Senate Dems pump $7M into ground game for Georgia runoff
The investment kicks off an expensive race set to stretch four weeks past Election Day.
The Democratic Senatorial Campaign Committee is spending $7 million on field operations in the Georgia Senate runoff, kicking off an expensive overtime race that could give the winning party control of the Senate.
The DSCC's multimillion-dollar expenditure on its ground game will fund direct voter contact programs, particularly door-to-door canvassing, according to details shared first with POLITICO. The DSCC's program will fortify get-out-the-vote work conducted by a constellation of nonprofits, PACs and Democratic Sen. Raphael Warnock's campaign.
Neither Warnock nor Republican Herschel Walker cleared 50 percent during Tuesday’s election, forcing a head-to-head matchup on Dec. 6 between the two candidates. The four-week blitz could break spending records, should the balance of power in the Senate be decided by the results out of Georgia.
“We know talking directly to voters through a strong, well-funded ground-game is critical to winning in Georgia, and we’re wasting no time in kick-starting these programs in the runoff,” DSCC chair Sen. Gary Peters (D-Mich.) said in a statement.
Putting a ready-made field operation in place may prove especially important in 2022, since Georgia shortened its runoff period from nine weeks to four weeks. Field organizers will not be able to register new voters, so the primary focus will be on turning out the party's base again — those who voted either in November 2022 or in the last round of Senate runoffs in Georgia, when Warnock and fellow Democratic Sen. Jon Ossoff won in January 2021.
The DSCC is not the only organization revving up its field operations. Ossoff, who wasn't on the ballot in 2022, spent money from his political organization in the final weeks of the general election to restart his own canvassing program on behalf of Warnock and Georgia Democrats.
Susan B. Anthony Pro-Life America, along with Women Speak Out PAC, also announced they would be spending at least $1 million on the runoff, reactivating pro-Walker field operations.
In a statement, the DSCC also noted that it spent more on its field and direct voter contact programs in 2022, about $60 million, than it did on its independent expenditure arm, which covers TV and digital ads.
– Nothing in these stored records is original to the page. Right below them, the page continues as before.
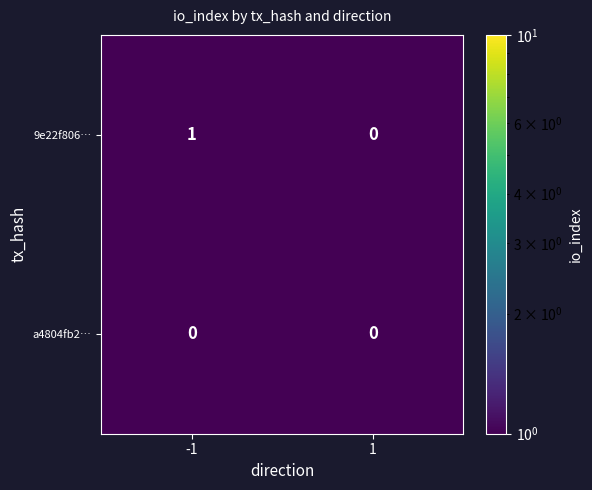

How many data points does each series have?

2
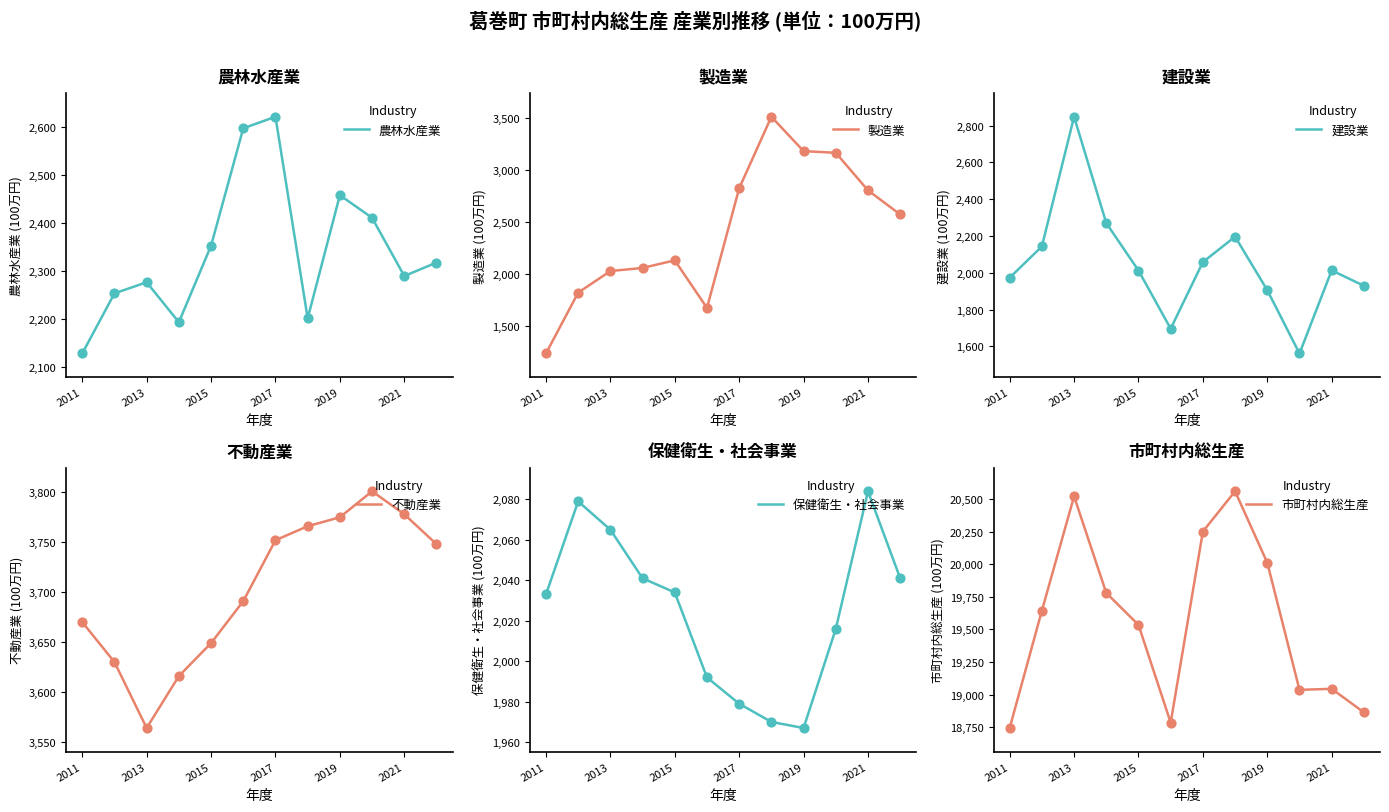

Which series contains the highest Y value?

市町村内総生産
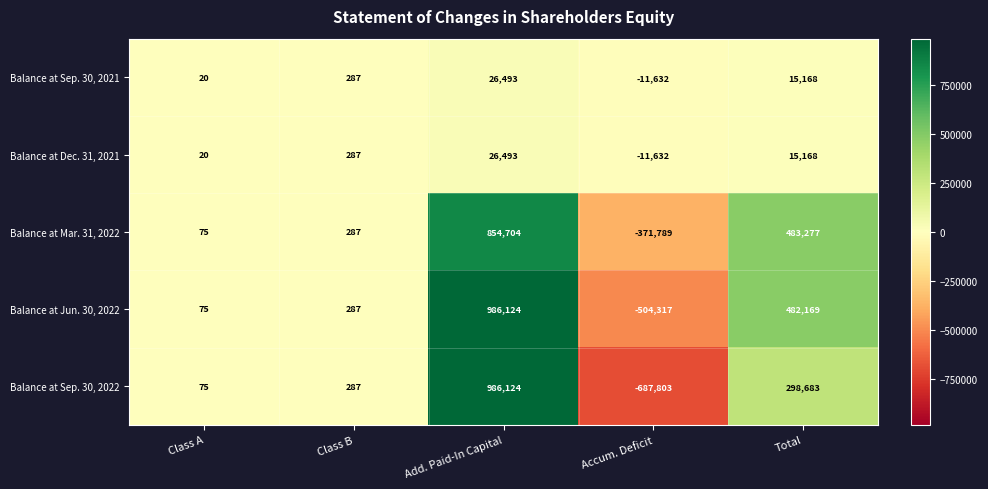

What is the sum of all Balance at Mar. 31, 2022 values?

966554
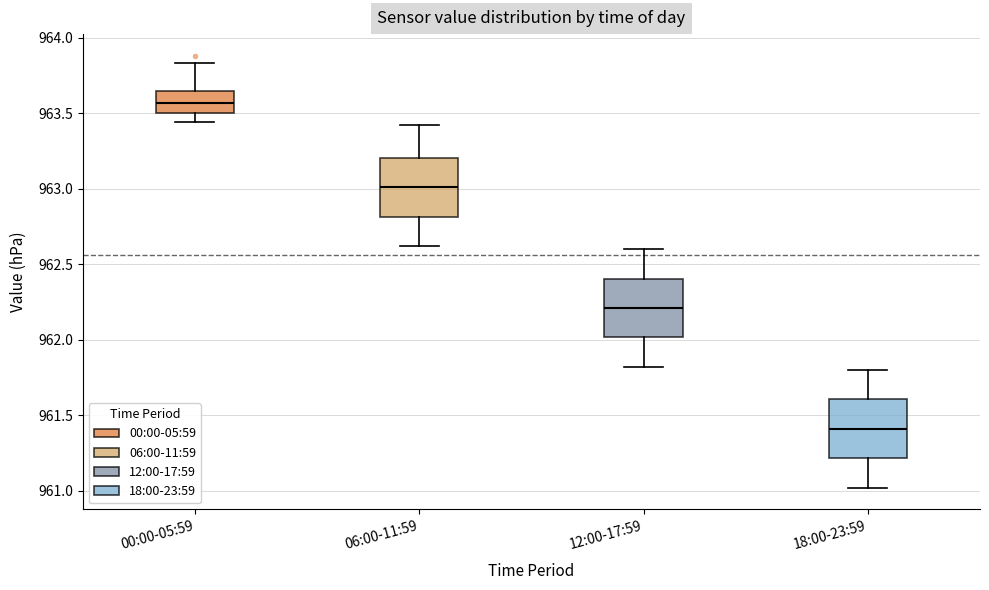

Which box has the highest median line?

00:00-05:59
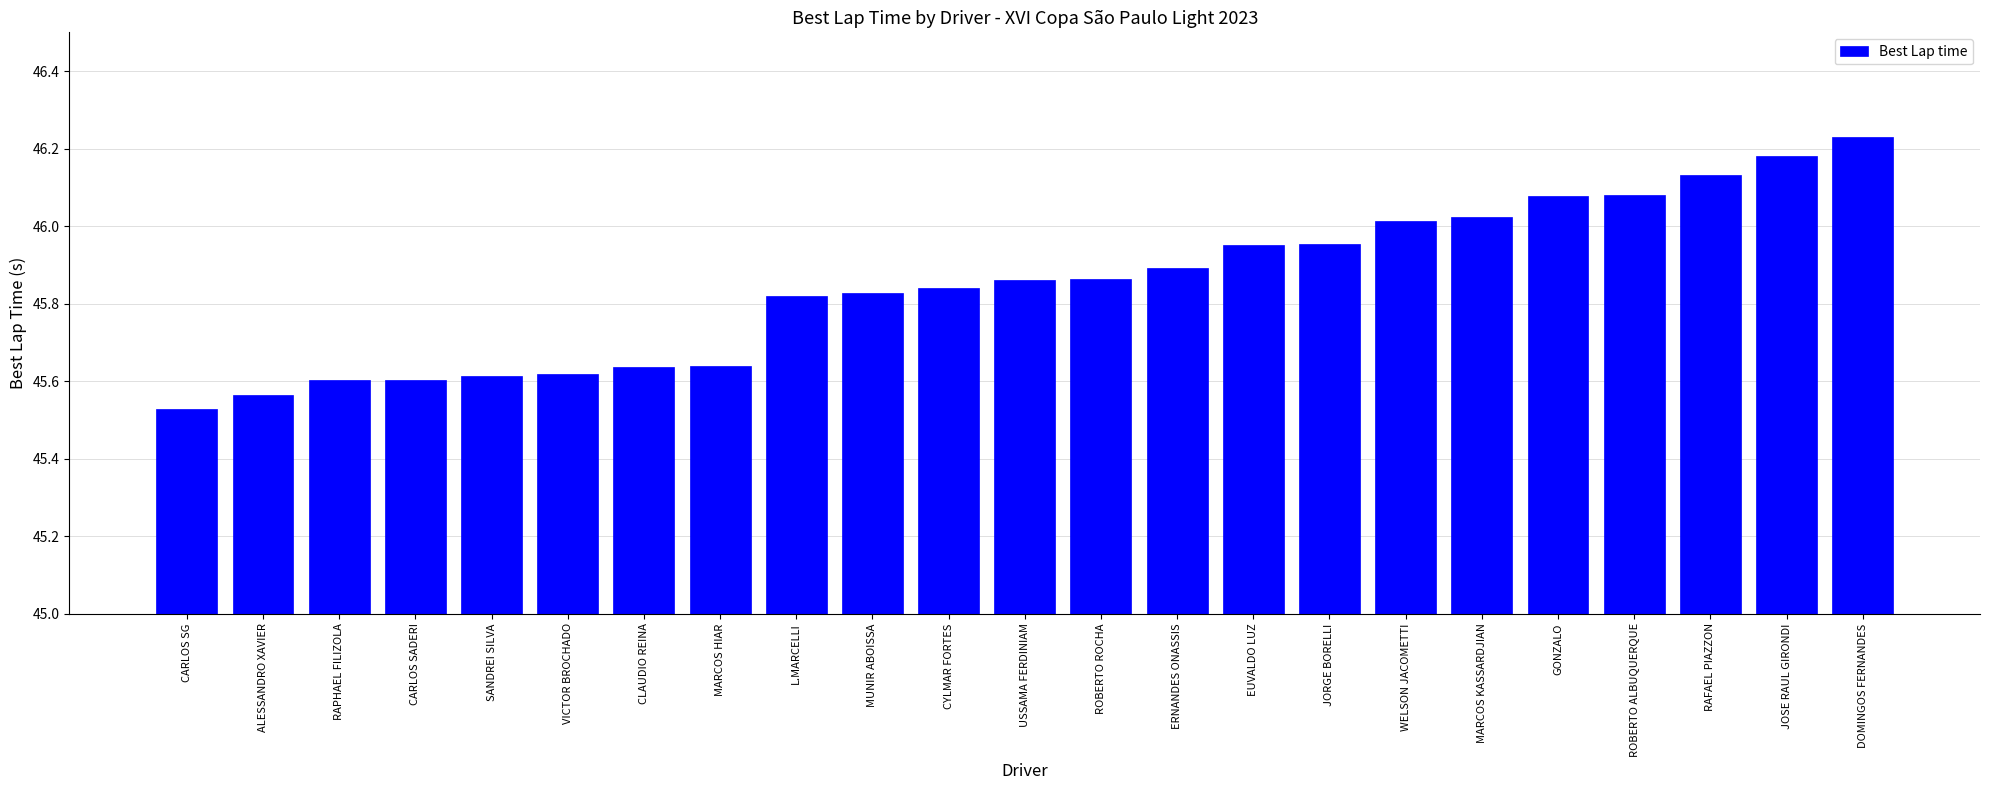

Between EUVALDO LUZ and CYLMAR FORTES, which is larger?

EUVALDO LUZ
Allies for Warnock and Walker also kicked off their own small-dollar fundraising efforts by Wednesday evening. The Democratic Governors' Association, which just wrapped its election cycle, sent an email to its grassroots donor list, signed by Warnock, asking for help in "Georgia's must-win Senate race."
On Fox News, Sen. Lindsey Graham (R-S.C.) asked viewers to donate directly to Walker's campaign — "Team Herschel dot com, right now, like right now."